Plankton are diverse, drifting organisms that are crucial members of aquatic foodwebs. Marine and freshwater foodwebs are essential to human well-being as they generate > 50% of atmospheric oxygen and about one third of the meat consumed by humans. The critical role of plankton in conservation of aquatic biodiversity and human nutrition needs to be understood and the knowledge used to serve decision making in the face of global change.
In addition to sustaining aquatic life, plankton activity and debris sustainably sequester vast amounts of carbon from the atmosphere to the ocean’s interior. Atmospheric C02 would be 200 ppm higher without the existence of the plankton-driven biological carbon pump. This pump sequesters about 6 GtC per year to the oceans interior, which is approximately equal to all fossil fuel emissions. The efficiency of this biological carbon pump is likely altered by climatic changes that affect planktonic diversity.
Distributed pelagic imaging techniques enable the sustained observation of plankton and debris, comprehensively covering the earth’s water bodies. To date, billions of images of aquatic organisms and particles have been acquired around the world, using a variety of in situ and benchtop systems, and millions of images are added every day. Each individual image can provide crucial information about the individual organism or particle, its role in carbon sequestration, biodiversity, and ecosystem status of the water body.
This information needs to be reliably extracted from plankton images by solving a set of highly relevant downstream tasks: (1) Species classification assigns taxonomic species or broader taxon group label to each image, (2) trait-extraction refers to the characterization of fitness-conferring functional properties of organisms (e.g. “with or without eggs”, ratio of prey/body size), and (3) quantification of particulate organic carbon (POC) which is critical for estimating biomass fluxes and the efficiency of the biological carbon pump.
Current AI-based approaches for pelagic images have tapped into comparatively small subsets of existing data. A dedicated system for plankton and particle image analysis that works across imaging instruments is lacking. Key challenges include an abundance of rare species with no or extremely few labelled data, scarcity of annotations due to expensive expert time.

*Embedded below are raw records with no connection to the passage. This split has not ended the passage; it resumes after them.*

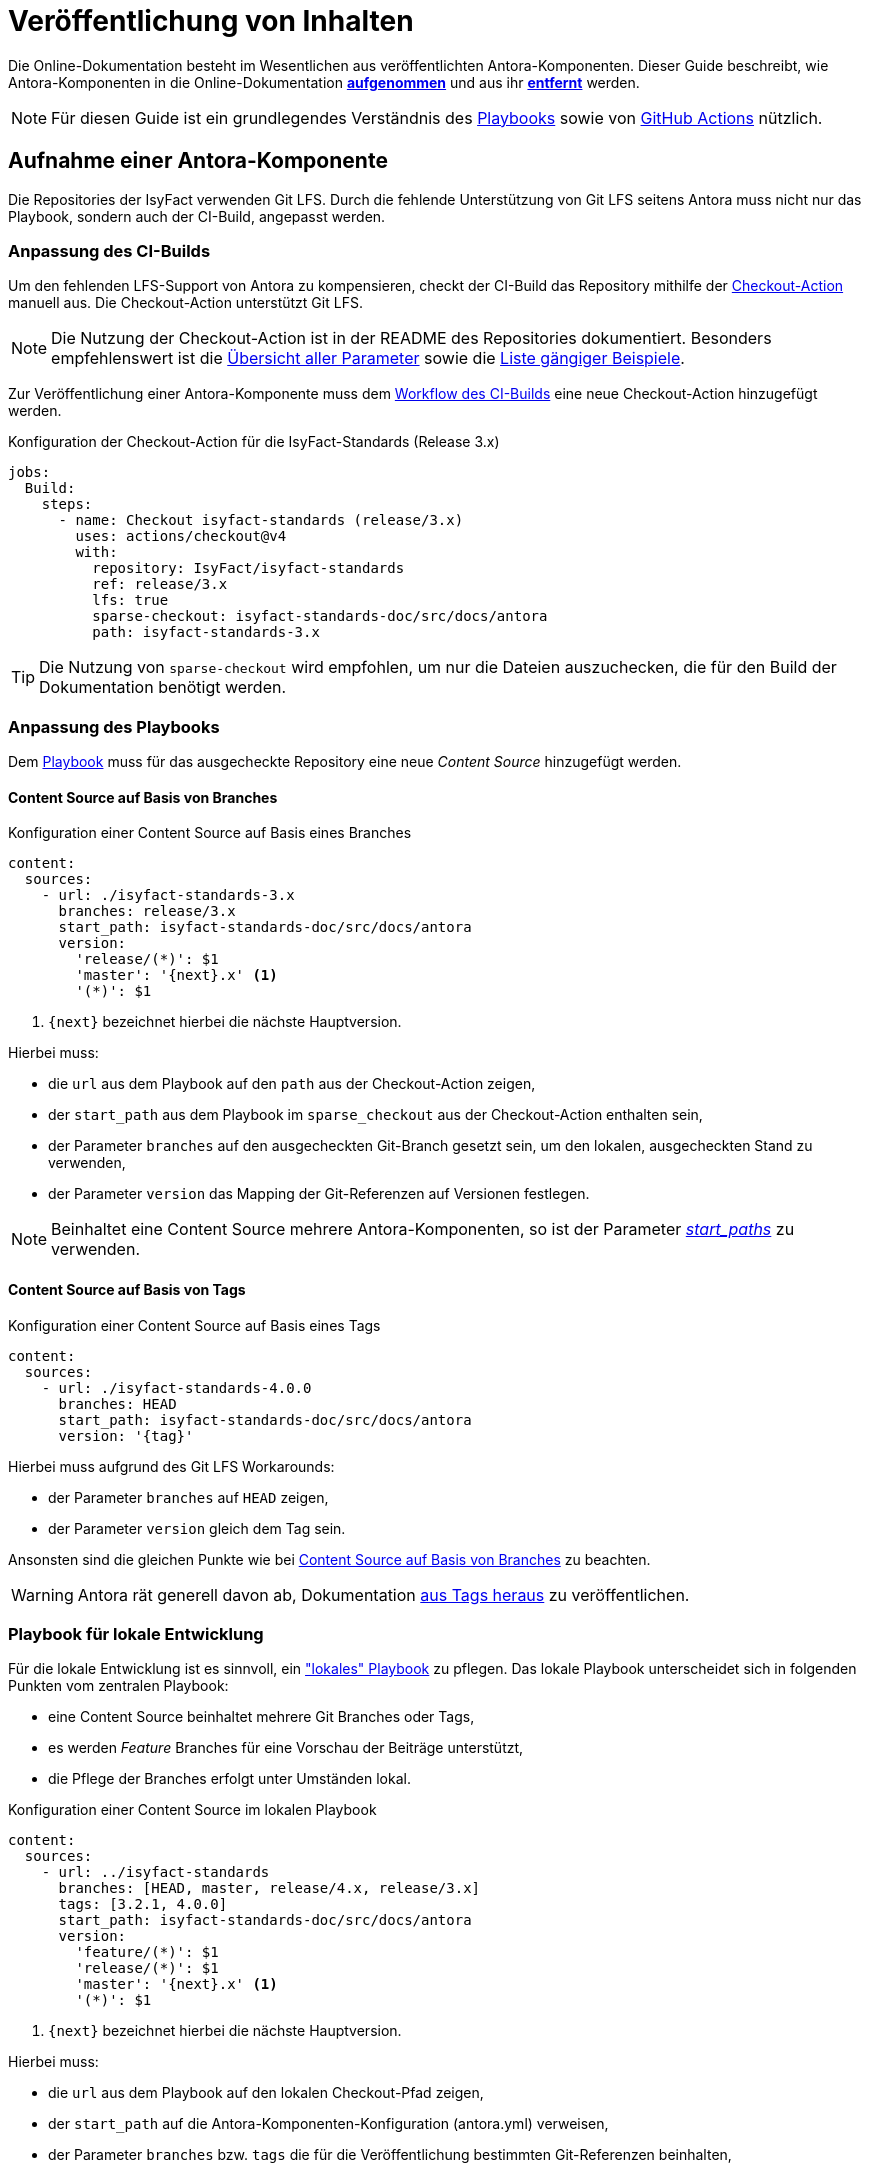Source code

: = Veröffentlichung von Inhalten

Die Online-Dokumentation besteht im Wesentlichen aus veröffentlichten Antora-Komponenten.
Dieser Guide beschreibt, wie Antora-Komponenten in die Online-Dokumentation <<antora-komponente-aufnehmen,*aufgenommen*>> und aus ihr <<antora-komponente-entfernen,*entfernt*>> werden.

NOTE: Für diesen Guide ist ein grundlegendes Verständnis des https://docs.antora.org/antora/latest/playbook/[Playbooks] sowie von https://docs.github.com/de/actions[GitHub Actions] nützlich.

[[antora-komponente-aufnehmen]]
== Aufnahme einer Antora-Komponente

Die Repositories der IsyFact verwenden Git LFS.
Durch die fehlende Unterstützung von Git LFS seitens Antora muss nicht nur das Playbook, sondern auch der CI-Build, angepasst werden.

[[anpassung-ci-build]]
=== Anpassung des CI-Builds

Um den fehlenden LFS-Support von Antora zu kompensieren, checkt der CI-Build das Repository mithilfe der https://github.com/actions/checkout[Checkout-Action] manuell aus.
Die Checkout-Action unterstützt Git LFS.

NOTE: Die Nutzung der Checkout-Action ist in der README des Repositories dokumentiert.
Besonders empfehlenswert ist die https://github.com/actions/checkout?tab=readme-ov-file#usage[Übersicht aller Parameter] sowie die https://github.com/actions/checkout?tab=readme-ov-file#scenarios[Liste gängiger Beispiele].

Zur Veröffentlichung einer Antora-Komponente muss dem https://github.com/IsyFact/isyfact.github.io/blob/main/.github/workflows/antora_build.yml[Workflow des CI-Builds] eine neue Checkout-Action hinzugefügt werden.

.Konfiguration der Checkout-Action für die IsyFact-Standards (Release 3.x)
[source,yaml]
----
jobs:
  Build:
    steps:
      - name: Checkout isyfact-standards (release/3.x)
        uses: actions/checkout@v4
        with:
          repository: IsyFact/isyfact-standards
          ref: release/3.x
          lfs: true
          sparse-checkout: isyfact-standards-doc/src/docs/antora
          path: isyfact-standards-3.x
----

TIP: Die Nutzung von `sparse-checkout` wird empfohlen, um nur die Dateien auszuchecken, die für den Build der Dokumentation benötigt werden.

[[anpassung-playbook]]
=== Anpassung des Playbooks

Dem https://github.com/IsyFact/isyfact.github.io/blob/main/antora-playbook.yml[Playbook] muss für das ausgecheckte Repository eine neue _Content Source_ hinzugefügt werden.

[[content-source-branches]]
==== Content Source auf Basis von Branches

.Konfiguration einer Content Source auf Basis eines Branches
[source,yaml]
----
content:
  sources:
    - url: ./isyfact-standards-3.x
      branches: release/3.x
      start_path: isyfact-standards-doc/src/docs/antora
      version:
        'release/(*)': $1
        'master': '{next}.x' <.>
        '(*)': $1
----
<.> `\{next}` bezeichnet hierbei die nächste Hauptversion.

Hierbei muss:

* die `url` aus dem Playbook auf den `path` aus der Checkout-Action zeigen,
* der `start_path` aus dem Playbook im `sparse_checkout` aus der Checkout-Action enthalten sein,
* der Parameter `branches` auf den ausgecheckten Git-Branch gesetzt sein, um den lokalen, ausgecheckten Stand zu verwenden,
* der Parameter `version` das Mapping der Git-Referenzen auf Versionen festlegen.

NOTE: Beinhaltet eine Content Source mehrere Antora-Komponenten, so ist der Parameter
https://docs.antora.org/antora/latest/playbook/content-source-start-paths/#start-paths-key[_start_paths_] zu verwenden.

[[content-source-tags]]
==== Content Source auf Basis von Tags

.Konfiguration einer Content Source auf Basis eines Tags
[source,yaml]
----
content:
  sources:
    - url: ./isyfact-standards-4.0.0
      branches: HEAD
      start_path: isyfact-standards-doc/src/docs/antora
      version: '{tag}'
----

Hierbei muss aufgrund des Git LFS Workarounds:

* der Parameter `branches` auf `HEAD` zeigen,
* der Parameter `version` gleich dem Tag sein.

Ansonsten sind die gleichen Punkte wie bei <<content-source-branches>> zu beachten.

WARNING: Antora rät generell davon ab, Dokumentation https://docs.antora.org/antora/latest/playbook/content-tags/[aus Tags heraus] zu veröffentlichen.

[[playbook-lokale-entwicklung]]
=== Playbook für lokale Entwicklung
Für die lokale Entwicklung ist es sinnvoll, ein https://github.com/IsyFact/isyfact.github.io/blob/main/antora-playbook-local.yml["lokales" Playbook] zu pflegen.
Das lokale Playbook unterscheidet sich in folgenden Punkten vom zentralen Playbook:

* eine Content Source beinhaltet mehrere Git Branches oder Tags,
* es werden _Feature_ Branches für eine Vorschau der Beiträge unterstützt,
* die Pflege der Branches erfolgt unter Umständen lokal.

.Konfiguration einer Content Source im lokalen Playbook
[source,yaml]
----
content:
  sources:
    - url: ../isyfact-standards
      branches: [HEAD, master, release/4.x, release/3.x]
      tags: [3.2.1, 4.0.0]
      start_path: isyfact-standards-doc/src/docs/antora
      version:
        'feature/(*)': $1
        'release/(*)': $1
        'master': '{next}.x' <.>
        '(*)': $1
----
<.> `\{next}` bezeichnet hierbei die nächste Hauptversion.

Hierbei muss:

* die `url` aus dem Playbook auf den lokalen Checkout-Pfad zeigen,
* der `start_path` auf die Antora-Komponenten-Konfiguration (antora.yml) verweisen,
* der Parameter `branches` bzw. `tags` die für die Veröffentlichung bestimmten Git-Referenzen beinhalten,
* der Parameter `version` das Mapping der Git-Referenzen auf Versionen festlegen.


[[antora-komponente-entfernen]]
== Entfernung einer Antora-Komponente

Prinzipiell müssen zur Entfernung einer Antora-Komponente aus der Online-Dokumentation die Anpassungen aus <<antora-komponente-aufnehmen>> rückgängig gemacht werden.

Zusätzlich ist darauf zu achten, dass durch die Entfernung einer Antora-Komponente keine ungültigen Verweise entstehen.
Hierzu geben die https://github.com/IsyFact/isyfact.github.io/actions/workflows/antora_build.yml[Logs der CI-Builds] (oder lokalen Builds) Aufschluss.
Werden dort noch Verweise auf die entfernte Antora-Komponente als ungültig gemeldet, müssen die entsprechenden Stellen in der Dokumentation angepasst werden.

The vast amounts of highly diverse data available, scarcity of labels and the distinct information content of pelagic images compared to standard computer vision data motivate the AqQua Foundation Model. There is huge potential for innovation by harmonising and leveraging the vast amounts of all available data for large-scale training. Such a model will establish consistency across imaging systems at likely disruptive downstream performance.